La cosa funciona así: algún funcionario de la Policía Federal advierte a los medios hegemónicos de comunicación que se detectó una sospecha sobre Lula da Silva (las pruebas o indicios son, por supuesto, innecesarias). La información es inmediatamente publicada por la prensa y diseminada por la televisión, especialmente la Globo, que creció y se fortaleció durante la dictadura militar (1964-1985) y no oculta sus nostalgias de los buenos tiempos.
Con base en esa noticia, algún fiscal de escalón intermedio pide a la Federal una investigación. El juez Sergio Moro la autoriza, y listo.
Muchos de los comisarios de la Policía Federal que investigan el esquema de corrupción implantado en la Petrobras y otras estatales hicieron campaña, por las redes sociales, para el derrotado Aécio Neves, del PSDB, frente a Dilma, en 2014.
Muchos de los fiscales que orbitan alrededor del juez Moro integran sectas evangélicas que se oponen a todo lo que se refiera al gobierno, y alegremente participan de cultos condenando a Lula, Dilma, al PT y todo lo que tenga olor a izquierda al fuego eterno.
Moro, ídolo máximo de la derecha, actúa como Justiciero Supremo. No parece preocupado por los escandalosos abusos dictados por su pluma afilada y su voz finita. Le importa mantener empresarios y políticos detenidos inexplicablemente hasta que acepten el recurso de la “delación premiada” y confiesen cualquier cosa con tal de volver a casa.
Hay, efectivamente, una inexplicable inacción de parte del ministro de Justicia de Dilma, a quien la Policía Federal está administrativamente subordinada. No se trata, claro está, de impedir que se investigue a fondo y sin límites todo y cualquier acto de corrupción. Pero ¿por qué no impedir el filtraje selectivo a la prensa de acusaciones sin ninguna prueba? ¿Por qué permitir que no se investiguen denuncias contra partidos de oposición, que se multiplican por doquier? Ninguna medida es adoptada para que los minuciosos reglamentos de conducta sean respetados y cumplidos.
De todas formas, algo ya se logró: Lula es culpado. ¿De qué? De ser dueño de un departamento de clase media en un balneario decadente que él mismo admitió haber tenido como opción de compra, de la cual desistió. De ser dueño de una finca que está a nombre del hijo de uno de sus mejores y más antiguos amigos.

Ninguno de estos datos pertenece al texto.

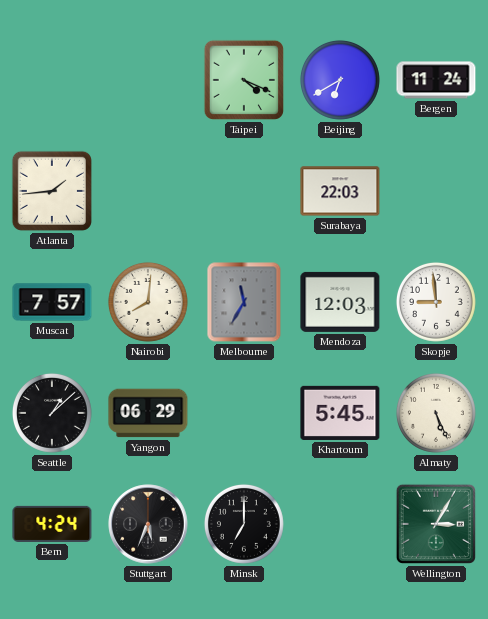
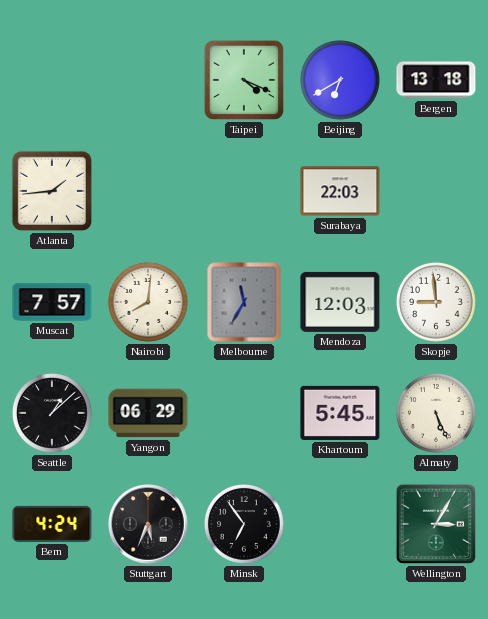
Bergen: 11:24 -> 13:18
Minsk: 7:00 -> 6:54
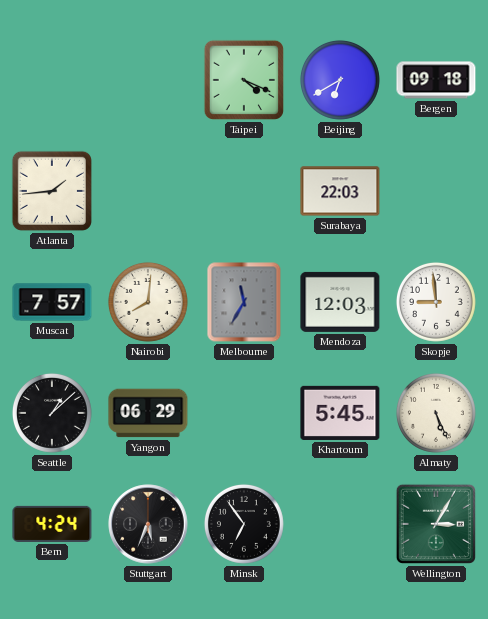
Bergen: 13:18 -> 09:18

Ambos inmuebles fueron refaccionados por constructoras involucradas en escándalos de corrupción. Y que, por su vez, son las mismísimas que financiaron la compra del inmueble y el lujosísimo mobiliario del instituto de otro ex presidente, Fernando Henrique Cardoso, del tan moralista PSDB.
Cardoso es un intelectual de alto coturno, un ejemplo nítido de las élites académicas no solo de su país, pero del continente. Una donación a su instituto es un acto de generosidad del empresariado.
Lula da Silva es un obrero de escasísima cultura académica, pero de indescriptible sensibilidad social e intuición política. Una donación a su instituto es, claramente, un acto de corrupción.
La gran prensa y la derecha resentida ya tienen el culpable: Lula da Silva. Ahora tratan de descubrir cuál crimen fue cometido.
Lo más importante, lo esencial, es impedir que él vuelva a ser electo en 2018.